### Objetivo de la tarea
Repite de forma literal una parte del fragmento sobre el benchmarking. Empieza en las palabras que contienen "El benchmarking es" y detente después de "en ese área.".

### Fragmento proporcionado
^^^^^^^^^^^^^^^^

El benchmarking es una técnica empresarial que consiste en utilizar un “comparador” o “benchmark”a modo de referencia sobre aquellos productos, servicios o procesos de trabajo eficientes que se consideran como la mejor práctica en ese área.

La palabra benchmark proviene del inglés y significa ‘punto de referencia’ o ‘parámetro’. También se utiliza en finanzas para medir el rendimiento de una inversión.

En el benchmarking, el comparador que se utiliza como benchmark es la práctica ideal a la que quiere llegar una organización para mejorar, puede ser una práctica que se lleva a cabo internamente en la empresa o una práctica externa que ha tenido éxito. Puede ser por ejemplo un producto interno que ha gozado de mucho éxito, el cual servirá de referencia de otro producto para intentar que tenga el mismo éxito que el primero.

Si el benchmark utilizado es externo a la empresa la técnica de benchmarking implicará aprender las prácticas desarrolladas por la competencia para después adaptar sus propias practicas a las de la competencia, aplicando los cambios necesarios y así conseguir mejorar su producto o servicio. Para realizar un buen benchmarking no basta con copiar la buena práctica de otra empresa, sino que es necesario adaptar las circunstancias y características propias, comparando el desempeño de estas empresas mediante distintas métricas.

El benchmarking sirve para realizar un análisis comparativo de los productos o servicios que ofrece la competencia, realizado a fin de mejorar un producto ya existente o de diseñar uno nuevo en cualquier sector. Este estudio o técnica busca orientar las mejores prácticas y estrategias con la finalidad de encaminarse a la mejora continuada y orientada a los clientes.

Es una herramienta esencial que ayuda a conocer lo que hace la competencia, adaptándose así a las necesidades particulares de la empresa, para efectuar los ajustes competentes según la circunstancia y el momentum propio de la empresa u organización.

Si bien tradicionalmente el benchmarking se ha limitado a las grandes organizaciones empresariales, actualmente también se emplea en la administración pública de muchos países con la finalidad de mejorar procesos y sistemas y de evaluar la implantación de políticas de gestión y de estrategias para la ciudad, provincia o comunidad. Los resultados que se han obtenido a raíz del empleo de esta herramienta en el sector público evidencian el desarrollo de servicios más eficientes.

^^^^^^^^^^^^^^^^

### Datos de origen
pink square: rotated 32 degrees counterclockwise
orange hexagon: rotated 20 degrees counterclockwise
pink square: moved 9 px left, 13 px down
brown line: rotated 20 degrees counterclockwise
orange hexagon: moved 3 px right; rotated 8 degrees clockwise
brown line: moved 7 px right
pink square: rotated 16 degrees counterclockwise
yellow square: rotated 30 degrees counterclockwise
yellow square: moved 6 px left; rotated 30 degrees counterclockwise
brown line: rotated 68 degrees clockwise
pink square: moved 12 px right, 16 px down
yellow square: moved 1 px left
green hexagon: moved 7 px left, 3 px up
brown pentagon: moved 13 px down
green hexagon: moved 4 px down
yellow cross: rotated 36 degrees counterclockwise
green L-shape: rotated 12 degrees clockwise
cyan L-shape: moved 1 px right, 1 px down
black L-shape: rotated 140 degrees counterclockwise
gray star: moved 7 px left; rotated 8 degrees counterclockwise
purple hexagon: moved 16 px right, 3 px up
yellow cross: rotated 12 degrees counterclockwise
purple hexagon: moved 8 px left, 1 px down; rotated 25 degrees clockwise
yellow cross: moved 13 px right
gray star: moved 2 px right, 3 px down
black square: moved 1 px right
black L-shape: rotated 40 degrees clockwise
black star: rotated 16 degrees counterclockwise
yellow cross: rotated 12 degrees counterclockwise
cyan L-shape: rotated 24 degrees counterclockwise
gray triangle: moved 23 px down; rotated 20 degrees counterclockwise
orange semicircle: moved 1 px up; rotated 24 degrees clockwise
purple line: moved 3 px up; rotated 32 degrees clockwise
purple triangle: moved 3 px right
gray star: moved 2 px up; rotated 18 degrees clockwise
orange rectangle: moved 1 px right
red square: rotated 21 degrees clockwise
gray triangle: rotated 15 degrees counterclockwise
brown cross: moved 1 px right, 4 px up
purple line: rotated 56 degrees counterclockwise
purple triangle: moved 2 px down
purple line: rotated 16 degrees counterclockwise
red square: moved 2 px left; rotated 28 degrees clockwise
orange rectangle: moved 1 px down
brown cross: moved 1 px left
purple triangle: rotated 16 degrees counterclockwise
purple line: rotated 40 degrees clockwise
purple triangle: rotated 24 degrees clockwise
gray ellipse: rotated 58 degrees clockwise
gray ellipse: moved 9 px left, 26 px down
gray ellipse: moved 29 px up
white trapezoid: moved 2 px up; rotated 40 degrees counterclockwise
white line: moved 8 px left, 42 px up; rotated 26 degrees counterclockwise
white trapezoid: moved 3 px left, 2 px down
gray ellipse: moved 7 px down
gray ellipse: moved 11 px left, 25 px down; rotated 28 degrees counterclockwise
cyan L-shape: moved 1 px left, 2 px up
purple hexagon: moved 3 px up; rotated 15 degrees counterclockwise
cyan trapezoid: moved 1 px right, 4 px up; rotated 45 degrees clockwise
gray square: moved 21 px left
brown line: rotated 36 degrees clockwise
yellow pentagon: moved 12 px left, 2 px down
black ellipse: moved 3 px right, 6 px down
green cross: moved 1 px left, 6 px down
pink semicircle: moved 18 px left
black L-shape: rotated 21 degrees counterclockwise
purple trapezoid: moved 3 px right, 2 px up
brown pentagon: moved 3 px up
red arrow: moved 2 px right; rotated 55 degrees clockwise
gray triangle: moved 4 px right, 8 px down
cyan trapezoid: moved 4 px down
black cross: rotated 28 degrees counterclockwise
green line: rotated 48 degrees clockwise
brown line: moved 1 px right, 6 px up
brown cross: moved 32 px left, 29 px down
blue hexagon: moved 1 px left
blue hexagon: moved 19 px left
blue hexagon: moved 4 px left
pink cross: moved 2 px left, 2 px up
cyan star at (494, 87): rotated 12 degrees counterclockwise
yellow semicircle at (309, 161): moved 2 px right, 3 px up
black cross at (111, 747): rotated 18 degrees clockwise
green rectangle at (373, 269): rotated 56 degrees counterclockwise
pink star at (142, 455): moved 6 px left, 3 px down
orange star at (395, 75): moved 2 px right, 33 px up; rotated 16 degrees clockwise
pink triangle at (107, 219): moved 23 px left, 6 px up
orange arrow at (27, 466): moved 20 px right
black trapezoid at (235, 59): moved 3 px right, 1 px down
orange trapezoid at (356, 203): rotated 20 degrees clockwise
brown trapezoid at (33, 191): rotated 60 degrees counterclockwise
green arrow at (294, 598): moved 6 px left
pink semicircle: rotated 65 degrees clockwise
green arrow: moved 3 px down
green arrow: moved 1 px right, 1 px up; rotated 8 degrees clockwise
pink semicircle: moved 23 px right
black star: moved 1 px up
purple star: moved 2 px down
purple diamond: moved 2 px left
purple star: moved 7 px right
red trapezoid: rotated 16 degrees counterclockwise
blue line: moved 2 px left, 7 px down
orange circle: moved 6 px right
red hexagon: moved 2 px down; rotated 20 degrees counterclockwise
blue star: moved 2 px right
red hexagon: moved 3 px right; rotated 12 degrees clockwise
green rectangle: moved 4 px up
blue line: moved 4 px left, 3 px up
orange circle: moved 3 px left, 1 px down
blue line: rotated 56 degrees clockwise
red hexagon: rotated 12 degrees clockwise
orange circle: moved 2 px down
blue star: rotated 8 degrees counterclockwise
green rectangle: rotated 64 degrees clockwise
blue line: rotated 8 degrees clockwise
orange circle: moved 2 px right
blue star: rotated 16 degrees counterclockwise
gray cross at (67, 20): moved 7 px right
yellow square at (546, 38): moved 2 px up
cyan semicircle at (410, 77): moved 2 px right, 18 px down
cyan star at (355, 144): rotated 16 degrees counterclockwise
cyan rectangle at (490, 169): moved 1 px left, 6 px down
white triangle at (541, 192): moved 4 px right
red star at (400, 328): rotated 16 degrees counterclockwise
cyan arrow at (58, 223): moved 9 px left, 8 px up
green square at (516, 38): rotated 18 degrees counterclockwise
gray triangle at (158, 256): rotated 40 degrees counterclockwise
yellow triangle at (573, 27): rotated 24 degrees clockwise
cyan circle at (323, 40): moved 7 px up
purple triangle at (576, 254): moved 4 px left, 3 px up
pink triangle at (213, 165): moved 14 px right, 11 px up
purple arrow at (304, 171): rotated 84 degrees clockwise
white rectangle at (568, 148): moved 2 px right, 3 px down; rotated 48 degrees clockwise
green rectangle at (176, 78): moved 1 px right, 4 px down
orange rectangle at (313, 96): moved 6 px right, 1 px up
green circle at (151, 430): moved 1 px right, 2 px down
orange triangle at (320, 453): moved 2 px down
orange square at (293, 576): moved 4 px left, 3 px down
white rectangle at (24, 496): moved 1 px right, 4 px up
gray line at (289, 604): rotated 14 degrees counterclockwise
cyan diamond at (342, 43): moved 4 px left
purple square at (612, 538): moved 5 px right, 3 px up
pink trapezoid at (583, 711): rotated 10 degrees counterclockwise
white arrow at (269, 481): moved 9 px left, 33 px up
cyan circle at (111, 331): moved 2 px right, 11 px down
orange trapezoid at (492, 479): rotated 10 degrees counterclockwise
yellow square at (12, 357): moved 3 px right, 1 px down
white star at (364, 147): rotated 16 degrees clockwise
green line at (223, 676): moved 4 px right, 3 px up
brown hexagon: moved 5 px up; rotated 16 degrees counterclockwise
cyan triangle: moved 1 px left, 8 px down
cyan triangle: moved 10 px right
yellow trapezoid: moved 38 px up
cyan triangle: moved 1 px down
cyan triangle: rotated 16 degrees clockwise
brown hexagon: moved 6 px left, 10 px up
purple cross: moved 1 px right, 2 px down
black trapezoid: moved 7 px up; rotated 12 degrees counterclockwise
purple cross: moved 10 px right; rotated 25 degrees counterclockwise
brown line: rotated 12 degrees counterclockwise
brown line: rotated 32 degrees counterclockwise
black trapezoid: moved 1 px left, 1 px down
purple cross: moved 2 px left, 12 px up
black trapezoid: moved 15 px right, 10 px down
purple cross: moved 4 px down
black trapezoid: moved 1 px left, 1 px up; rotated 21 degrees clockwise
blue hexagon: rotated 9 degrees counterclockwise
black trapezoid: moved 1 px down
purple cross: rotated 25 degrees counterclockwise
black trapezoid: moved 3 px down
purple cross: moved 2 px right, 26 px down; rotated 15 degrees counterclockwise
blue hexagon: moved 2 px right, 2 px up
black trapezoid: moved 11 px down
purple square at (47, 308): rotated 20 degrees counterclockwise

^^^^^^^^^^^^^^^^

### Respuesta esperada
El benchmarking es una técnica empresarial que consiste en utilizar un “comparador” o “benchmark”a modo de referencia sobre aquellos productos, servicios o procesos de trabajo eficientes que se consideran como la mejor práctica en ese área.